Task requirements: The answer should be an exact copy of the data.

[Records from a collection]
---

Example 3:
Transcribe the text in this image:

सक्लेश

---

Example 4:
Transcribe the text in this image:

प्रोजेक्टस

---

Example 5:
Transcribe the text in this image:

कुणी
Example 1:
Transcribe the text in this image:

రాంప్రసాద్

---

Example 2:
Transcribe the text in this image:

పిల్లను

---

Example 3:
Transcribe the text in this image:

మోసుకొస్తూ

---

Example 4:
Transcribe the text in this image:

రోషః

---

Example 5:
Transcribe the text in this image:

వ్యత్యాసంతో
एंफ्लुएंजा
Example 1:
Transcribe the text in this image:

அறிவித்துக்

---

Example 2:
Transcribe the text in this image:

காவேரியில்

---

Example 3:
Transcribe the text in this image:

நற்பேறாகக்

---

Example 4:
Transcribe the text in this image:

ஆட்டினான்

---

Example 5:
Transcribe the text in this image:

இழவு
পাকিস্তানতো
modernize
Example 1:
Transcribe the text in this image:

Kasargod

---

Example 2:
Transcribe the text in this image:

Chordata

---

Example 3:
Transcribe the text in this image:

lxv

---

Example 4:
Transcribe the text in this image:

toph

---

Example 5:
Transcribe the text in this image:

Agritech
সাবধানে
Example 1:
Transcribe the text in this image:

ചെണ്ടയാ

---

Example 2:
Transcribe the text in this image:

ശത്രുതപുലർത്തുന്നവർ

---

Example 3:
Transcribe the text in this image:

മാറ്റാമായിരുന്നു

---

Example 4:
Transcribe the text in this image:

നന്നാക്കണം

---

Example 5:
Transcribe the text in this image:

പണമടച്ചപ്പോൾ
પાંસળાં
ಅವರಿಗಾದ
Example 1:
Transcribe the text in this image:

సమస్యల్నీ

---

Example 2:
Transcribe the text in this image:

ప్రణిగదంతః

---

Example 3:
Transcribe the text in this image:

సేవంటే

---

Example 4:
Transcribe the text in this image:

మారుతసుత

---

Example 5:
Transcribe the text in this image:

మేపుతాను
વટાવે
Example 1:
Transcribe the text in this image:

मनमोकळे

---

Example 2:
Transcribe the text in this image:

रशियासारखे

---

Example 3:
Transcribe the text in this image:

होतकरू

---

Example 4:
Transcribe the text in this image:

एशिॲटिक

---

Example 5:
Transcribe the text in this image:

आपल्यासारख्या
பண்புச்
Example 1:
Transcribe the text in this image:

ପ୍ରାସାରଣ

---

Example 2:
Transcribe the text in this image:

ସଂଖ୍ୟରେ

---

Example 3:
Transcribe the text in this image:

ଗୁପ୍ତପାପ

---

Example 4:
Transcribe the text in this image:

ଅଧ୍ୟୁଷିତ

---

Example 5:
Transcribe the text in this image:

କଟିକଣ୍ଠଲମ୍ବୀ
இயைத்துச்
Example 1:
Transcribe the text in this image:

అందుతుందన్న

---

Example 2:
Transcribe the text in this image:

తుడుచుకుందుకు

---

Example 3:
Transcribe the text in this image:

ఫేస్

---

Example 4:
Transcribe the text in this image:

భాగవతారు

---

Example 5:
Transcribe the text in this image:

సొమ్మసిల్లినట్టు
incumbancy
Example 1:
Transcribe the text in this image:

Result for this exercise:
---

Example 3:
Transcribe the text in this image:

सक्लेश

---

Example 4:
Transcribe the text in this image:

प्रोजेक्टस

---

Example 5:
Transcribe the text in this image:

कुणी
Example 1:
Transcribe the text in this image:

రాంప్రసాద్

---

Example 2:
Transcribe the text in this image:

పిల్లను

---

Example 3:
Transcribe the text in this image:

మోసుకొస్తూ

---

Example 4:
Transcribe the text in this image:

రోషః

---

Example 5:
Transcribe the text in this image:

వ్యత్యాసంతో
एंफ्लुएंजा
Example 1:
Transcribe the text in this image:

அறிவித்துக்

---

Example 2:
Transcribe the text in this image:

காவேரியில்

---

Example 3:
Transcribe the text in this image:

நற்பேறாகக்

---

Example 4:
Transcribe the text in this image:

ஆட்டினான்

---

Example 5:
Transcribe the text in this image:

இழவு
পাকিস্তানতো
modernize
Example 1:
Transcribe the text in this image:

Kasargod

---

Example 2:
Transcribe the text in this image:

Chordata

---

Example 3:
Transcribe the text in this image:

lxv

---

Example 4:
Transcribe the text in this image:

toph

---

Example 5:
Transcribe the text in this image:

Agritech
সাবধানে
Example 1:
Transcribe the text in this image:

ചെണ്ടയാ

---

Example 2:
Transcribe the text in this image:

ശത്രുതപുലർത്തുന്നവർ

---

Example 3:
Transcribe the text in this image:

മാറ്റാമായിരുന്നു

---

Example 4:
Transcribe the text in this image:

നന്നാക്കണം

---

Example 5:
Transcribe the text in this image:

പണമടച്ചപ്പോൾ
પાંસળાં
ಅವರಿಗಾದ
Example 1:
Transcribe the text in this image:

సమస్యల్నీ

---

Example 2:
Transcribe the text in this image:

ప్రణిగదంతః

---

Example 3:
Transcribe the text in this image:

సేవంటే

---

Example 4:
Transcribe the text in this image:

మారుతసుత

---

Example 5:
Transcribe the text in this image:

మేపుతాను
વટાવે
Example 1:
Transcribe the text in this image:

मनमोकळे

---

Example 2:
Transcribe the text in this image:

रशियासारखे

---

Example 3:
Transcribe the text in this image:

होतकरू

---

Example 4:
Transcribe the text in this image:

एशिॲटिक

---

Example 5:
Transcribe the text in this image:

आपल्यासारख्या
பண்புச்
Example 1:
Transcribe the text in this image:

ପ୍ରାସାରଣ

---

Example 2:
Transcribe the text in this image:

ସଂଖ୍ୟରେ

---

Example 3:
Transcribe the text in this image:

ଗୁପ୍ତପାପ

---

Example 4:
Transcribe the text in this image:

ଅଧ୍ୟୁଷିତ

---

Example 5:
Transcribe the text in this image:

କଟିକଣ୍ଠଲମ୍ବୀ
இயைத்துச்
Example 1:
Transcribe the text in this image:

అందుతుందన్న

---

Example 2:
Transcribe the text in this image:

తుడుచుకుందుకు

---

Example 3:
Transcribe the text in this image:

ఫేస్

---

Example 4:
Transcribe the text in this image:

భాగవతారు

---

Example 5:
Transcribe the text in this image:

సొమ్మసిల్లినట్టు
incumbancy
Example 1:
Transcribe the text in this image:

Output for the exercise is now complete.